Irkve Milliyetçilik: Yönetenlerin elindeki büyülü âsâ... ezilenin hıncını, ezenin gösterdiği hedef gibi işaretlenmiş bir yanlış gazaba dönüştürmeyi sağlayan mucizevî iksir...
Aryen fantazmının, ırkçılık ve milliyetçiliğin başladığı miladi bir çağ olmamıştır. Ama soy/ırk/milliyet kavramlarının, çeşitli
dönemlerde yönetenler ve felsefî ideolojiler aracılığıyla akılcılaştırılarak hepsi de aynı kategorik etkileri ve sonuçları
doğuran kullanışlı ideolojik biçimlere sokulduğu doğrudur.
Antik zamanlarda soy fikriyle, soyluların egemenliği icra ediliyordu.
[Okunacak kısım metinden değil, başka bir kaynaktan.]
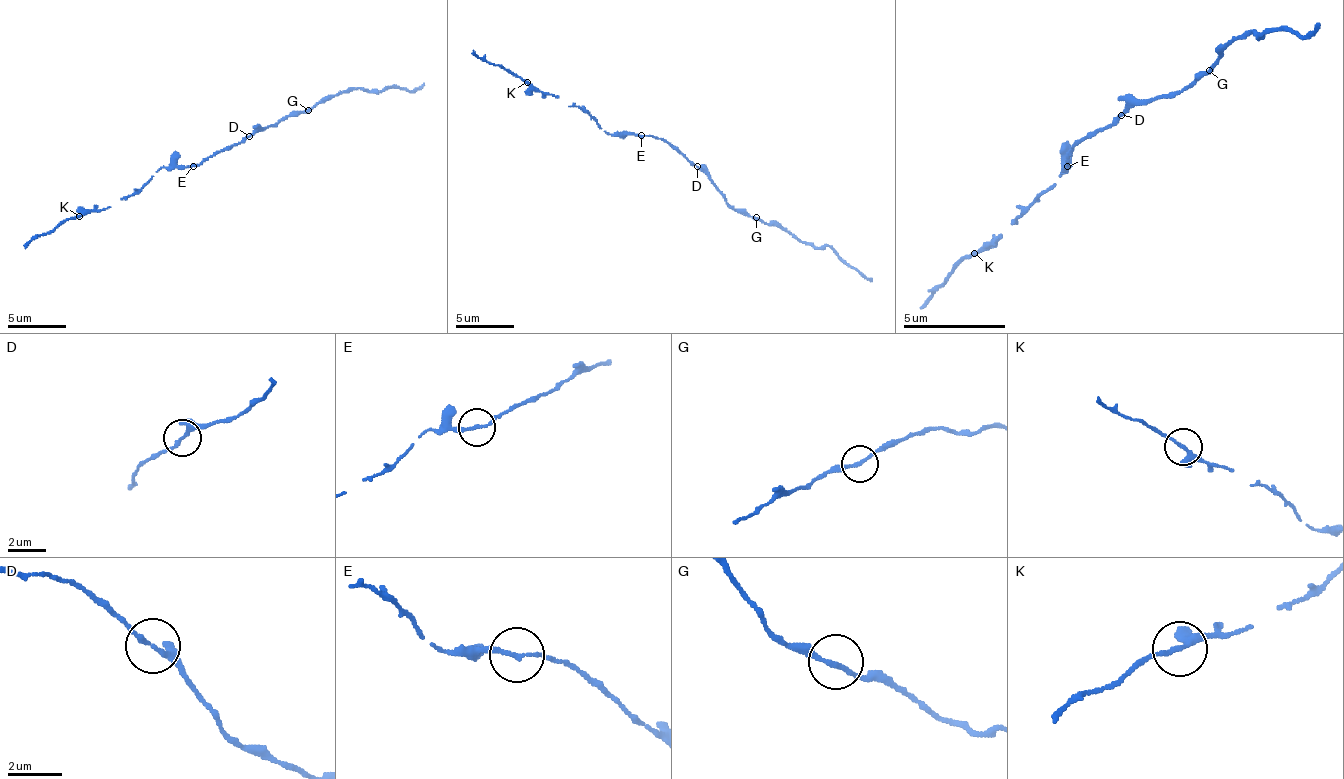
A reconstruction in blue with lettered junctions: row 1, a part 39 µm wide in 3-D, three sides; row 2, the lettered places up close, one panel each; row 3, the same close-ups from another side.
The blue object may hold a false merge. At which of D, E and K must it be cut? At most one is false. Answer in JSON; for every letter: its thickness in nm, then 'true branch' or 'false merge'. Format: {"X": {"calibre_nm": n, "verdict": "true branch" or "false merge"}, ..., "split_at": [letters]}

Modern çağlarda ise soylu, mağrur, şanlı, ahlâklı, kahraman ve yüceyi ifade ederek ırkın mensubuna bitimsizmiş gibi görünen birleştirici bir manevi güç veren ırk/millet kavramları, devletin ve egemen düşüncenin bekâsının korunmasında ve yönetilenlerin rızasının üretilmesinde daima
ideolojik mucizeler yaratmıştır.
Peki, bu mucizenin Avrupa'daki karşılığı neydi
Irkçılık ve milliyetçiliğin üzerine inşa olunduğu köken mitlerinin tarihyazımları ve felsefelerle birlikte yürüdüğünü söyleyen
Poliakov, tarihsel olguları inceleyerek mitlerin değişik ideolojik kılıflar karmaşası altında modern ekonomi-toplum ve devlette hâlâ nasıl işlediğini gösteriyor.
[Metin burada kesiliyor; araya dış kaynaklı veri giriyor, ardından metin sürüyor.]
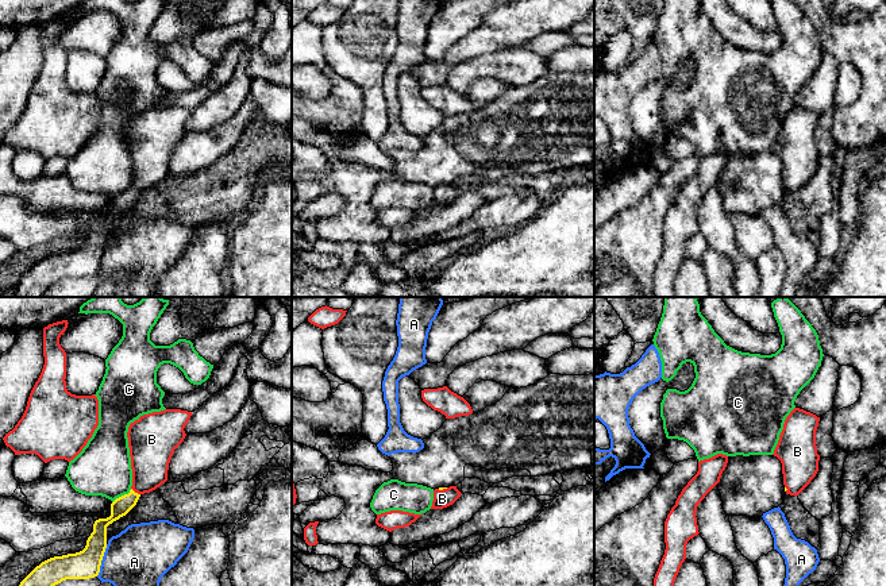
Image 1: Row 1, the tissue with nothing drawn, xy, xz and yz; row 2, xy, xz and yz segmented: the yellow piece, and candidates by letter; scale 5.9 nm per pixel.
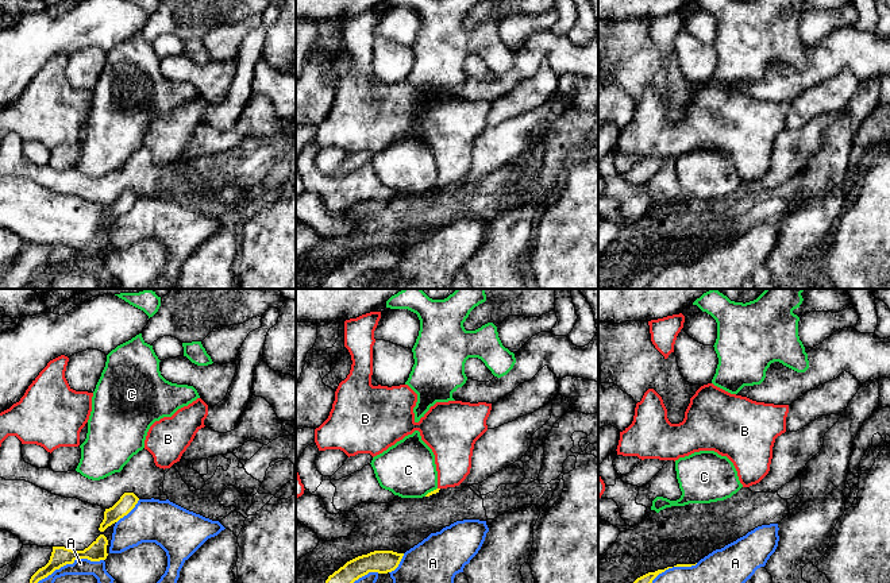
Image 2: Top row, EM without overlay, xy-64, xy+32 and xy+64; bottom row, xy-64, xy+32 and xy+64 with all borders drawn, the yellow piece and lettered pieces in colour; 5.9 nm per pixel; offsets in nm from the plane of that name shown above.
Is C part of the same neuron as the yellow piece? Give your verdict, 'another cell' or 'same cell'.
another cell

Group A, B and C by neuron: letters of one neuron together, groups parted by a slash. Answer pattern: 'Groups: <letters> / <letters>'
Groups: A / B / C

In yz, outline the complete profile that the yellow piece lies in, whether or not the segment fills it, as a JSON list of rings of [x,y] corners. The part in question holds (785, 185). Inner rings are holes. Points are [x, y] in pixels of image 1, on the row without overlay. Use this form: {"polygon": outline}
{"polygon": [[[794,105],[785,117],[773,153],[782,161],[786,192],[798,193],[818,169],[818,119],[820,115],[800,105]]]}

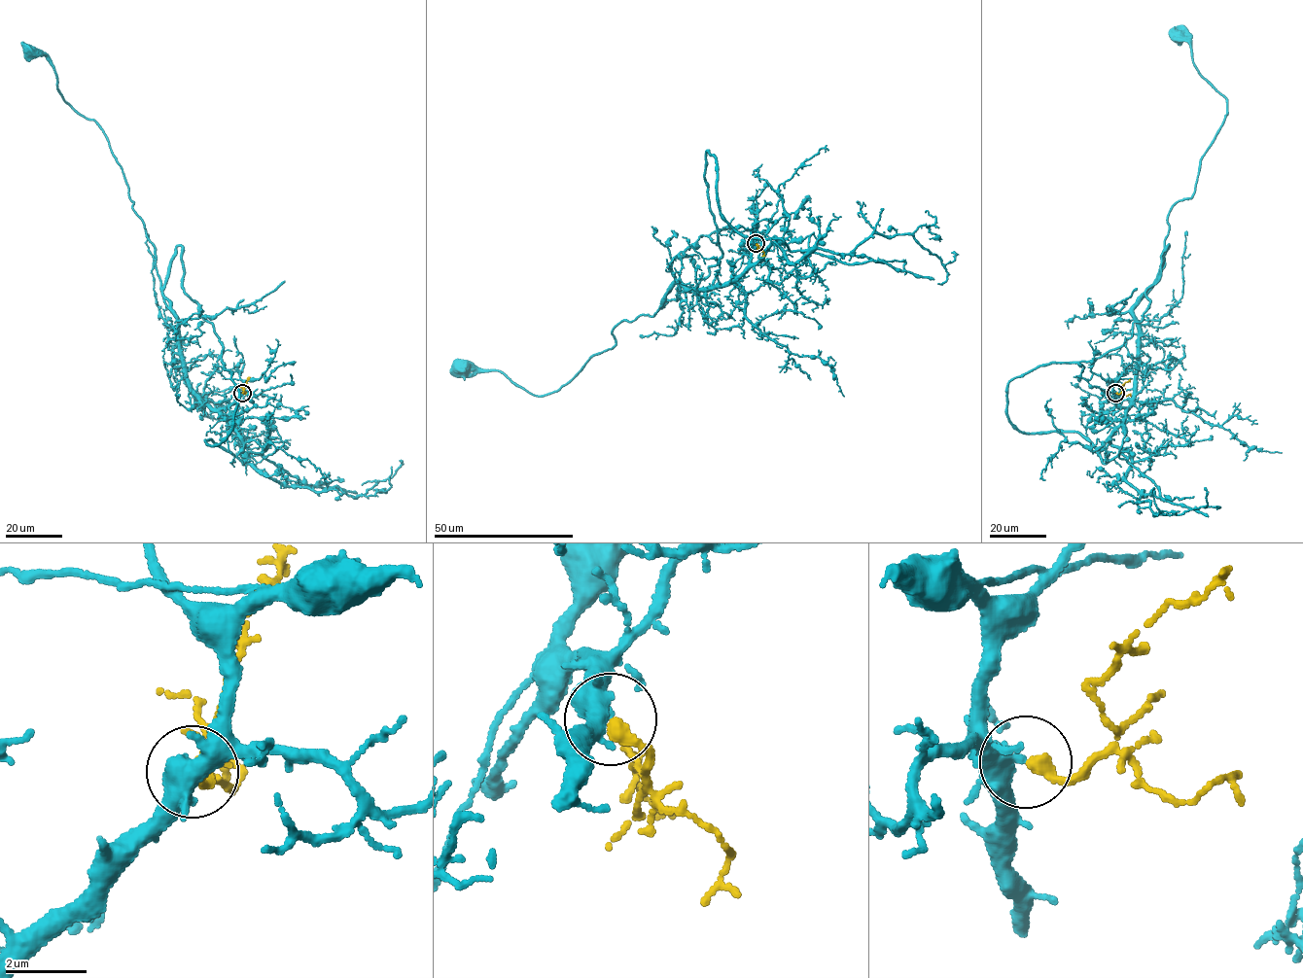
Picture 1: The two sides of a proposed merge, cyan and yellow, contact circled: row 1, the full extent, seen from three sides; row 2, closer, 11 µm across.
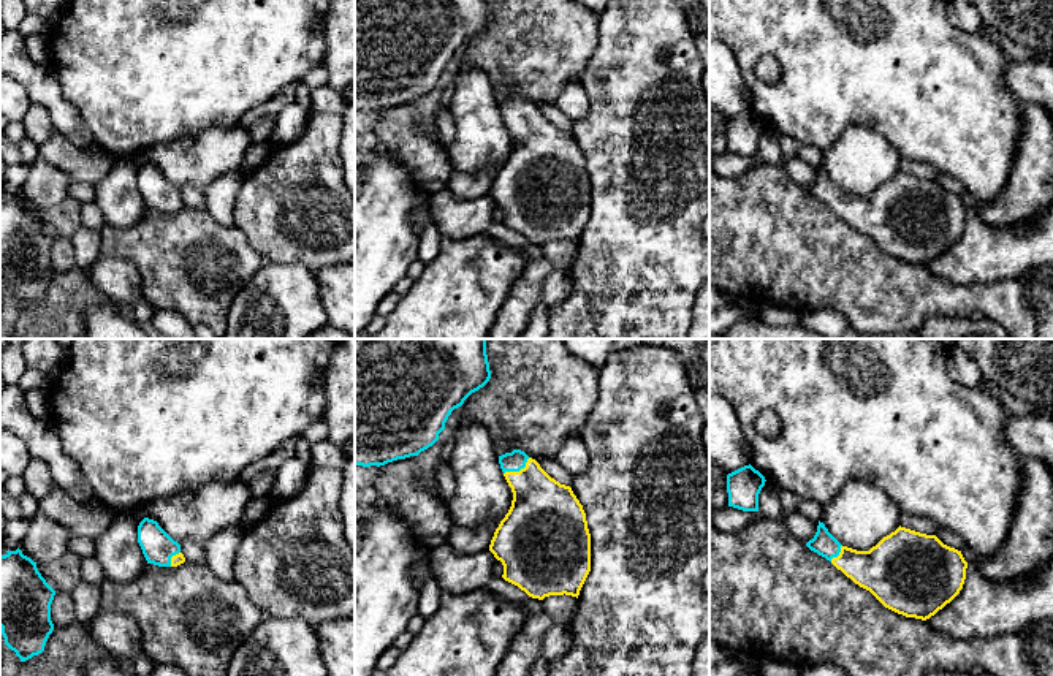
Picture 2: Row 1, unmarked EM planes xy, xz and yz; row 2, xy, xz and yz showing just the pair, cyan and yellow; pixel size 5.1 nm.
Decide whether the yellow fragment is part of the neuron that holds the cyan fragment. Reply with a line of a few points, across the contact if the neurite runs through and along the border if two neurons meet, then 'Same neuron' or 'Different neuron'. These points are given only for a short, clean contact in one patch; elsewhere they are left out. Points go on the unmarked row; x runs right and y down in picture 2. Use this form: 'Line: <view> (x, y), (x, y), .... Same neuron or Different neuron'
Line: xz (515, 106), (518, 116), (529, 127), (543, 157). Same neuron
Bu çalışma, adım adım kapitalist moderniteyi üreten ırkçı-milliyetçi zihin yapısının modern Avrupa uygarlığının “evrensel“ kazanımları ve armağanları olarak görmeye alıştığımız, Hümanizm, Aydınlanma, akılcılık ve hattâ “bilimsel düşünce“ gibi öz niteliklerinin organik bir meyvesi olduğu tezini oldukça ikna edici kanıtlarla ileri sürüyor.